‘We Boast in Hope, We Boast in Sorrows’

Source: Pemptousia

‘We boast in the hope of the glory of God, though not only, but we also boast in our sorrows’ (Rom. 5, 2-3)

People enjoy reward* and praise in their life. They feel that their efforts, their successes and their patience have been justified. They feel that both God and other people see their work and congratulate them. Praise often becomes a cause for self-justification and self-aggrandizement. At other times, people take heart from the praise of others and are able to continue their efforts, especially when these are concerned with society as a whole. In politics, praise comes from a vote at elections. In the Church, with the crown of sanctity. In the family with the good words and encouragement which parents give their children. And there’s also praise of another sort. The concealment of other people’s sins, mistakes, or errors. Not naming them, which doesn’t involve forgetting them or being indifferent to them, but demonstrates a transcendence of them, forgiveness, and the conviction that the person in question needs support rather than ruination.

Praise, on occasion, begets boasting, which is why it must be given sparingly. There is healthy boasting. This is belief in people known to us and for whom we’re happy, because we draw on their successful life to find the strength and courage to continue our own. At the same time, there are also events in our life which are evidence of suffering. They distress us. Yet, at the same time, they bring us closer to Christ, closer to our true destination. This is why we shouldn’t complain, vacillate or reject our lives. Because through our human trials and the sorrows which they produce, we’re humbled, we know our limits, our mortality, we recognize how far our powers will take us and, in the end, how feeble we are. This stops us boasting about any achievements we might have to our name.

Writing to the Romans, Saint Paul writes that we can justly boast about two things in our life. One is that we hope that we will share in the glory of God, that is in the triumph of His will and His kingdom in this world. This means that we’ll be able to rejoice because the form of this world will have passed, both as regards its material aspect as well as the sin of human self-glorification, which gives rise to civilization, power and authority but which is permeable and cannot harm those who love God and their neighbor. We hope that we will share in the glory of God, that is the renewal of the world, the resurrection of the dead, the life of the age to come, holiness, and the joy of communicating with Christ forever, without restrictions, sorrows or death. And this hope overcomes our permeability and mortality.
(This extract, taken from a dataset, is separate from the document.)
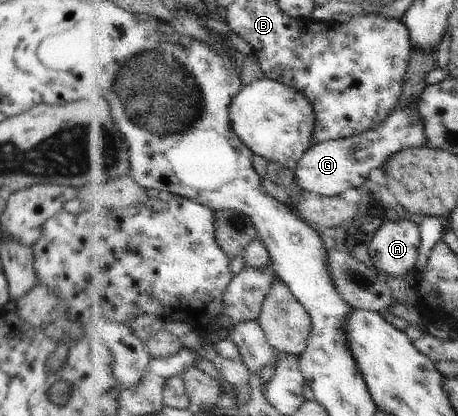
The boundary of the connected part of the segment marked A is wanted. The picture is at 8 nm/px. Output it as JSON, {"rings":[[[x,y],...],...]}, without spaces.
{"rings":[[[419,219],[389,220],[372,243],[371,257],[382,275],[406,277],[416,270],[422,243]]]}

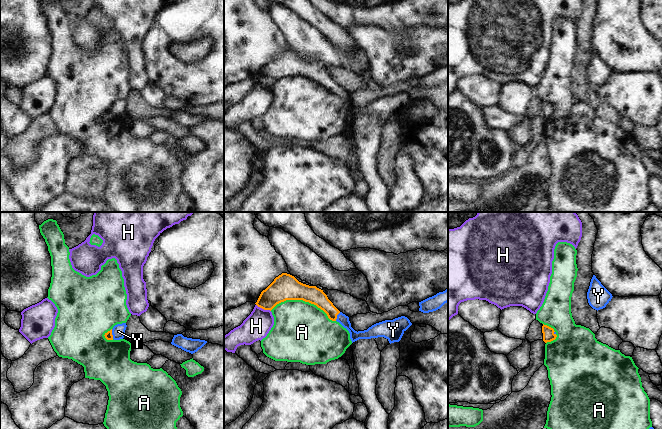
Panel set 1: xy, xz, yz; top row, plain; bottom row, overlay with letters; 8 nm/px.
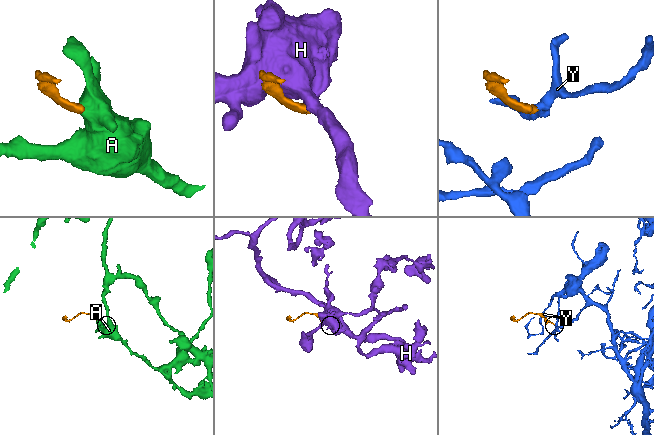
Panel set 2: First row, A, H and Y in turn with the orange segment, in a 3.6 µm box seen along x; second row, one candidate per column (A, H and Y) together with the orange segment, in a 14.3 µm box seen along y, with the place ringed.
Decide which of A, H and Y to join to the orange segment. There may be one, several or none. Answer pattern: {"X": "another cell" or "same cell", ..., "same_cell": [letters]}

It accompanies us to the end and opens up for us the gate to eternity. It’s hope which those who denigrate human existence in the face of death don’t have and so they suffer. They can substitute it with love of pleasure, fame, self-sufficiency in this life or the achievement of whatever aims they’ve set themselves in order to be happy, but in the end what awaits them is total isolation and the darkness of not believing in a future and in the resurrection. And this absence of faith explains the enormities by which people attempt to prove their almighty power, be these buildings, mechanisms, inventions, sciences or fine words. But they can’t get over their sadness, because everything comes to an end.

 

The second part is our sorrows and trials. These are what bring us closer to God, because we feel that without Him we can’t achieve anything, whereas if we entrust ourselves to His will and not our own, we’ll find heartsease in our life. In order to trust, you’re called upon to love Him Whom you know loves you. Even if love is accompanied by pain, it still begets the salvation of humility, patience and hope. This is another form of civilization altogether. Not of the ego, but of the person in love who surrenders ‘To You, Lord’.

Hope isn’t merely expectation. Hope is born when people sense that their personal powers are insufficient. That it’s not simply that they’re not all-powerful, but that there’s Someone Who loves them, Who looks after them and Who won’t abandon them even in hard times. He’ll give signs of blessing and life. Our faith doesn’t take us out of the life of the world or of time, but rather it redefines the significance of the path of hope. We don’t need praise. We don’t boast about what we achieve, but about Him Who loves us. And at the same time we acquiesce in the alteration of the goal of happiness: it’s no longer the satisfaction of our will that saves us, but the will of God, love, patience, sacrifice. This path requires ascetic effort and assistance. It requires knowledge that only the life of the Church can provide. Because Christ is in the Church. And where Christ is, there’s hope.

* A more literal translation for the Greek ανταμοιβή would be ‘retribution’ (in its original sense of ‘recompense’), but unfortunately, because of Puritan ‘theology’, this now carries a negative meaning.